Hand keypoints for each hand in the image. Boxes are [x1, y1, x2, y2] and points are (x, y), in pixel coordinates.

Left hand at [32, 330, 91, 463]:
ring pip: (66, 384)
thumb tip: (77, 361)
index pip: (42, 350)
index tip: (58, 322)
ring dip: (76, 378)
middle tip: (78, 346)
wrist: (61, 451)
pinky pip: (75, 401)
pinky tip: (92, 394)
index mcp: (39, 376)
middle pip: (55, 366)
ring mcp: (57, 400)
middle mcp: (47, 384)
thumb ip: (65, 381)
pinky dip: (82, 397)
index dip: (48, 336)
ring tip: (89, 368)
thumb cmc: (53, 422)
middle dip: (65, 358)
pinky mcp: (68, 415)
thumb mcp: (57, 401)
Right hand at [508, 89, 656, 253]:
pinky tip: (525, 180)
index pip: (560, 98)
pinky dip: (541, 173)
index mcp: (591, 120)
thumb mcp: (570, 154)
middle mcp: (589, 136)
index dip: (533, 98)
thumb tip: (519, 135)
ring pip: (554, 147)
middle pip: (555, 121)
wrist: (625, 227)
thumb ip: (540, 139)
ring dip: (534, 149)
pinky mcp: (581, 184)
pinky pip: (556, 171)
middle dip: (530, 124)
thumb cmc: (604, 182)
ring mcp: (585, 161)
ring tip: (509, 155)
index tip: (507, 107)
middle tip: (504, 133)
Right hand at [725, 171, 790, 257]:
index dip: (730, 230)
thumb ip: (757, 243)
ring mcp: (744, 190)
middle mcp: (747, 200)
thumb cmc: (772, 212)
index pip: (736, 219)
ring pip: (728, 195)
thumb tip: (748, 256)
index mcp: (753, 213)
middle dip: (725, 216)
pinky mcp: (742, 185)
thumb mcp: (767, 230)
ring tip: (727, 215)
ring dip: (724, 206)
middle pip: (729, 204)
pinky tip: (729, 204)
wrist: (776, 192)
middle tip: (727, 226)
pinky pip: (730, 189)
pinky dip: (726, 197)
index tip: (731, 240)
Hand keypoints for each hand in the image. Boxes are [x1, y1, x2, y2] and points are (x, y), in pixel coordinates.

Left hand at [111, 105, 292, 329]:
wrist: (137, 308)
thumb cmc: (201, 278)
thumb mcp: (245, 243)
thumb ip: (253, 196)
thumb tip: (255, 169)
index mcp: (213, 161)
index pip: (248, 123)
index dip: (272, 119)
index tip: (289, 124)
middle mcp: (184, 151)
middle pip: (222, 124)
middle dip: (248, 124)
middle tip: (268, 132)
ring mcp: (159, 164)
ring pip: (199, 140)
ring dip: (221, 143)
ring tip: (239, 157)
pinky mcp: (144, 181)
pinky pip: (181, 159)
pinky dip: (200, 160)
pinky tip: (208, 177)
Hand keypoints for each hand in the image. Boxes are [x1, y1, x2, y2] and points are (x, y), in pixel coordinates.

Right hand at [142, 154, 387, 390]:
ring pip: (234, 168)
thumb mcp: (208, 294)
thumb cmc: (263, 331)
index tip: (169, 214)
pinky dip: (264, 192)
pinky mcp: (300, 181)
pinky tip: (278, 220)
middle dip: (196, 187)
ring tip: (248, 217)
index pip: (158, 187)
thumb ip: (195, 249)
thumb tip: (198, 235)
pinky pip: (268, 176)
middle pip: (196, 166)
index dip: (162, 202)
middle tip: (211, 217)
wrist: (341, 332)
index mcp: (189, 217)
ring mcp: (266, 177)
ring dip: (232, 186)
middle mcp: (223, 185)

§

Action item>
What is wanted is the complete set of entries, returned verbatim.

Result of this exercise>
Hand keypoints for each hand in the image. Boxes are [x1, y1, x2, y2] and points are (x, y), in pixel coordinates.

Left hand at [32, 330, 91, 463]:
ring pip: (66, 384)
thumb tip: (77, 361)
index pip: (42, 350)
index tip: (58, 322)
ring dip: (76, 378)
middle tip: (78, 346)
wrist: (61, 451)
pinky pip: (75, 401)
pinky tip: (92, 394)
index mcp: (39, 376)
middle pip: (55, 366)
ring mcp: (57, 400)
middle mcp: (47, 384)
thumb ip: (65, 381)
pinky dip: (82, 397)
index dip: (48, 336)
ring tip: (89, 368)
thumb cmc: (53, 422)
middle dip: (65, 358)
pinky mcp: (68, 415)
thumb mcp: (57, 401)
Right hand at [508, 89, 656, 253]:
pinky tip: (525, 180)
index pip: (560, 98)
pinky dip: (541, 173)
index mcp: (591, 120)
thumb mcp: (570, 154)
middle mcp: (589, 136)
index dip: (533, 98)
thumb tip: (519, 135)
ring pip: (554, 147)
middle pip: (555, 121)
wrist: (625, 227)
thumb ip: (540, 139)
ring dip: (534, 149)
pinky mcp: (581, 184)
pinky pip: (556, 171)
middle dip: (530, 124)
thumb cmc: (604, 182)
ring mcp: (585, 161)
ring tip: (509, 155)
index tip: (507, 107)
middle tip: (504, 133)
Right hand at [725, 171, 790, 257]:
index dip: (730, 230)
thumb ip: (757, 243)
ring mcp: (744, 190)
middle mcp: (747, 200)
thumb cmc: (772, 212)
index pip: (736, 219)
ring pip: (728, 195)
thumb tip: (748, 256)
index mcp: (753, 213)
middle dip: (725, 216)
pinky mcp: (742, 185)
thumb mcp: (767, 230)
ring tip: (727, 215)
ring dip: (724, 206)
middle pip: (729, 204)
pinky tip: (729, 204)
wrist: (776, 192)
middle tip: (727, 226)
pinky pip: (730, 189)
pinky dip: (726, 197)
index tip: (731, 240)
Hand keypoints for each hand in the image. Boxes are [x1, y1, x2, y2] and points are (x, y), in pixel coordinates.

Left hand at [111, 105, 292, 329]:
wrist: (137, 308)
thumb cmc: (201, 278)
thumb mcp: (245, 243)
thumb ip: (253, 196)
thumb tip: (255, 169)
index mcp: (213, 161)
index pip: (248, 123)
index dip: (272, 119)
index tip: (289, 124)
middle mcp: (184, 151)
middle pip: (222, 124)
middle dip: (248, 124)
middle tip: (268, 132)
ring mcp: (159, 164)
ring pip: (199, 140)
ring dip: (221, 143)
ring tip: (239, 157)
pinky mcp: (144, 181)
pinky pip: (181, 159)
pinky dip: (200, 160)
pinky tip: (208, 177)
Hand keypoints for each hand in the image. Boxes are [x1, y1, x2, y2] and points are (x, y), in pixel coordinates.

Right hand at [142, 154, 387, 390]:
ring pip: (234, 168)
thumb mcp: (208, 294)
thumb cmc: (263, 331)
index tip: (169, 214)
pinky dip: (264, 192)
pinky mcp: (300, 181)
pinky tip: (278, 220)
middle dip: (196, 187)
ring tip: (248, 217)
index pip: (158, 187)
thumb ip: (195, 249)
thumb tip: (198, 235)
pinky pip: (268, 176)
middle pip: (196, 166)
index dip: (162, 202)
middle tip: (211, 217)
wrist: (341, 332)
index mcp: (189, 217)
ring mcp: (266, 177)
ring dip: (232, 186)
middle mcp: (223, 185)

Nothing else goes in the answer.